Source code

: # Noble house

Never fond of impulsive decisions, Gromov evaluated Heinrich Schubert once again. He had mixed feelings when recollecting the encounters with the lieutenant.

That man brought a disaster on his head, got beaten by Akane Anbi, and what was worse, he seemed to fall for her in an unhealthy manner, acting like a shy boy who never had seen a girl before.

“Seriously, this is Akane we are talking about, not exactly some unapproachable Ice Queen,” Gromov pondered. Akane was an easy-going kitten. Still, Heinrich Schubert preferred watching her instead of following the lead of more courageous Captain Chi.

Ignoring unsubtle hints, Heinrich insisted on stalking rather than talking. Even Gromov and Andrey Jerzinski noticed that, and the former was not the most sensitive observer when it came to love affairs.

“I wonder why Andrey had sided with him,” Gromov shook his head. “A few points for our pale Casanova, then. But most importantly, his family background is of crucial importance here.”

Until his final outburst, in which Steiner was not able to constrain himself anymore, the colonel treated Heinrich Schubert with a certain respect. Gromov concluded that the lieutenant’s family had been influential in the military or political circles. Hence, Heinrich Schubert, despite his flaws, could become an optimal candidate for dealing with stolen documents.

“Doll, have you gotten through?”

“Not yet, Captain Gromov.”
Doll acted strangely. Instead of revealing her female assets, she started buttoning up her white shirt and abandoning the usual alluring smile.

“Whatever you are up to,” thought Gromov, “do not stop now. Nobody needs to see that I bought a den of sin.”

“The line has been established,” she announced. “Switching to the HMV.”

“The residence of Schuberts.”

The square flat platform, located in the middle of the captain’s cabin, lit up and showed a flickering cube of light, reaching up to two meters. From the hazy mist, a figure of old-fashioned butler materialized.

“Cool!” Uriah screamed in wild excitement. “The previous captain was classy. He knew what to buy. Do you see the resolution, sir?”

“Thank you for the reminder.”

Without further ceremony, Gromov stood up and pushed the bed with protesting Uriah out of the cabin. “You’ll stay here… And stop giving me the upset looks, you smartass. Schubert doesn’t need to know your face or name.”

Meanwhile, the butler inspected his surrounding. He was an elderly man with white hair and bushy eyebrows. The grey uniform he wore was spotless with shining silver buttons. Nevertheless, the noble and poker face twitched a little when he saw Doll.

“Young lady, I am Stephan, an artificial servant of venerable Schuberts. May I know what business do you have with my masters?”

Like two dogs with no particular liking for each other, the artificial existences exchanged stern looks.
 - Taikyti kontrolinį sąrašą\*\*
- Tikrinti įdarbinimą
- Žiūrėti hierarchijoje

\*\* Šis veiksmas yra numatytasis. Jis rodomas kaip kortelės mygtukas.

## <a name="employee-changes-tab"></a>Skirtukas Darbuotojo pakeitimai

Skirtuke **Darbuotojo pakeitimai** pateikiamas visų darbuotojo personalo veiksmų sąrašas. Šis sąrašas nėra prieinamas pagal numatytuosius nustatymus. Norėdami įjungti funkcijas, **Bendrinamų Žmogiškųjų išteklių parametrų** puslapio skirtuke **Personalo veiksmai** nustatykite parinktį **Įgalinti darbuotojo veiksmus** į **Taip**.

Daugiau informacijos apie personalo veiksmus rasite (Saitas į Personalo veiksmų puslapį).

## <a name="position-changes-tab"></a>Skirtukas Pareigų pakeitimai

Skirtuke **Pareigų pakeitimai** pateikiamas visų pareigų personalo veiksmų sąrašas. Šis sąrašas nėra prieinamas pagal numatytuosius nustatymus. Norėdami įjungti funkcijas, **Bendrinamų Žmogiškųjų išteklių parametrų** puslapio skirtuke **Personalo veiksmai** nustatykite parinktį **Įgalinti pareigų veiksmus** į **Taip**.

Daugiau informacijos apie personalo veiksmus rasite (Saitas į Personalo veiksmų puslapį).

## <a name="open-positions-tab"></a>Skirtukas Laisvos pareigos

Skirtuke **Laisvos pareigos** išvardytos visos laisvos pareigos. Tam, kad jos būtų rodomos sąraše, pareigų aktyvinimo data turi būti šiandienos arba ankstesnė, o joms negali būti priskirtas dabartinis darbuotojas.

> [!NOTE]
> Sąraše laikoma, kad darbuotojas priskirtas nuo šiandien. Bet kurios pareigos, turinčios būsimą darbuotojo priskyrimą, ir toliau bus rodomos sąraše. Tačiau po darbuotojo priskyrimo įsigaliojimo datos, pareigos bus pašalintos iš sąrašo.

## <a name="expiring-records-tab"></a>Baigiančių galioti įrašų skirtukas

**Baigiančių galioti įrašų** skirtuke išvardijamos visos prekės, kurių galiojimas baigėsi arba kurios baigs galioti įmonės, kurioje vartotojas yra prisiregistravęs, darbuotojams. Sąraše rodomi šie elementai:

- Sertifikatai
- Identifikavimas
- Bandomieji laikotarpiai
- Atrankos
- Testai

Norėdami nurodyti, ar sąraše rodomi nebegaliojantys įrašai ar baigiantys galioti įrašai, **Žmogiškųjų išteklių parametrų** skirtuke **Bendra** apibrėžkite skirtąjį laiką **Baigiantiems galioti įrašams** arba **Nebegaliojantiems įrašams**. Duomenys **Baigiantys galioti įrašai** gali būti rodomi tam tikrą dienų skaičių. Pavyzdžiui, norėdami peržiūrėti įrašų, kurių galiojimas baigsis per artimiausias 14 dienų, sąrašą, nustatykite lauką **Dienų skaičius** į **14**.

----

# EXERCISE GOAL
When you answer, repeat all of the material exactly as given.

# RESULT
Source code

: # Noble house

Never fond of impulsive decisions, Gromov evaluated Heinrich Schubert once again. He had mixed feelings when recollecting the encounters with the lieutenant.

That man brought a disaster on his head, got beaten by Akane Anbi, and what was worse, he seemed to fall for her in an unhealthy manner, acting like a shy boy who never had seen a girl before.

“Seriously, this is Akane we are talking about, not exactly some unapproachable Ice Queen,” Gromov pondered. Akane was an easy-going kitten. Still, Heinrich Schubert preferred watching her instead of following the lead of more courageous Captain Chi.

Ignoring unsubtle hints, Heinrich insisted on stalking rather than talking. Even Gromov and Andrey Jerzinski noticed that, and the former was not the most sensitive observer when it came to love affairs.

“I wonder why Andrey had sided with him,” Gromov shook his head. “A few points for our pale Casanova, then. But most importantly, his family background is of crucial importance here.”

Until his final outburst, in which Steiner was not able to constrain himself anymore, the colonel treated Heinrich Schubert with a certain respect. Gromov concluded that the lieutenant’s family had been influential in the military or political circles. Hence, Heinrich Schubert, despite his flaws, could become an optimal candidate for dealing with stolen documents.

“Doll, have you gotten through?”

“Not yet, Captain Gromov.”
Doll acted strangely. Instead of revealing her female assets, she started buttoning up her white shirt and abandoning the usual alluring smile.

“Whatever you are up to,” thought Gromov, “do not stop now. Nobody needs to see that I bought a den of sin.”

“The line has been established,” she announced. “Switching to the HMV.”

“The residence of Schuberts.”

The square flat platform, located in the middle of the captain’s cabin, lit up and showed a flickering cube of light, reaching up to two meters. From the hazy mist, a figure of old-fashioned butler materialized.

“Cool!” Uriah screamed in wild excitement. “The previous captain was classy. He knew what to buy. Do you see the resolution, sir?”

“Thank you for the reminder.”

Without further ceremony, Gromov stood up and pushed the bed with protesting Uriah out of the cabin. “You’ll stay here… And stop giving me the upset looks, you smartass. Schubert doesn’t need to know your face or name.”

Meanwhile, the butler inspected his surrounding. He was an elderly man with white hair and bushy eyebrows. The grey uniform he wore was spotless with shining silver buttons. Nevertheless, the noble and poker face twitched a little when he saw Doll.

“Young lady, I am Stephan, an artificial servant of venerable Schuberts. May I know what business do you have with my masters?”

Like two dogs with no particular liking for each other, the artificial existences exchanged stern looks.
 - Taikyti kontrolinį sąrašą\*\*
- Tikrinti įdarbinimą
- Žiūrėti hierarchijoje

\*\* Šis veiksmas yra numatytasis. Jis rodomas kaip kortelės mygtukas.

## <a name="employee-changes-tab"></a>Skirtukas Darbuotojo pakeitimai

Skirtuke **Darbuotojo pakeitimai** pateikiamas visų darbuotojo personalo veiksmų sąrašas. Šis sąrašas nėra prieinamas pagal numatytuosius nustatymus. Norėdami įjungti funkcijas, **Bendrinamų Žmogiškųjų išteklių parametrų** puslapio skirtuke **Personalo veiksmai** nustatykite parinktį **Įgalinti darbuotojo veiksmus** į **Taip**.

Daugiau informacijos apie personalo veiksmus rasite (Saitas į Personalo veiksmų puslapį).

## <a name="position-changes-tab"></a>Skirtukas Pareigų pakeitimai

Skirtuke **Pareigų pakeitimai** pateikiamas visų pareigų personalo veiksmų sąrašas. Šis sąrašas nėra prieinamas pagal numatytuosius nustatymus. Norėdami įjungti funkcijas, **Bendrinamų Žmogiškųjų išteklių parametrų** puslapio skirtuke **Personalo veiksmai** nustatykite parinktį **Įgalinti pareigų veiksmus** į **Taip**.

Daugiau informacijos apie personalo veiksmus rasite (Saitas į Personalo veiksmų puslapį).

## <a name="open-positions-tab"></a>Skirtukas Laisvos pareigos

Skirtuke **Laisvos pareigos** išvardytos visos laisvos pareigos. Tam, kad jos būtų rodomos sąraše, pareigų aktyvinimo data turi būti šiandienos arba ankstesnė, o joms negali būti priskirtas dabartinis darbuotojas.

> [!NOTE]
> Sąraše laikoma, kad darbuotojas priskirtas nuo šiandien. Bet kurios pareigos, turinčios būsimą darbuotojo priskyrimą, ir toliau bus rodomos sąraše. Tačiau po darbuotojo priskyrimo įsigaliojimo datos, pareigos bus pašalintos iš sąrašo.

## <a name="expiring-records-tab"></a>Baigiančių galioti įrašų skirtukas

**Baigiančių galioti įrašų** skirtuke išvardijamos visos prekės, kurių galiojimas baigėsi arba kurios baigs galioti įmonės, kurioje vartotojas yra prisiregistravęs, darbuotojams. Sąraše rodomi šie elementai:

- Sertifikatai
- Identifikavimas
- Bandomieji laikotarpiai
- Atrankos
- Testai

Norėdami nurodyti, ar sąraše rodomi nebegaliojantys įrašai ar baigiantys galioti įrašai, **Žmogiškųjų išteklių parametrų** skirtuke **Bendra** apibrėžkite skirtąjį laiką **Baigiantiems galioti įrašams** arba **Nebegaliojantiems įrašams**. Duomenys **Baigiantys galioti įrašai** gali būti rodomi tam tikrą dienų skaičių. Pavyzdžiui, norėdami peržiūrėti įrašų, kurių galiojimas baigsis per artimiausias 14 dienų, sąrašą, nustatykite lauką **Dienų skaičius** į **14**.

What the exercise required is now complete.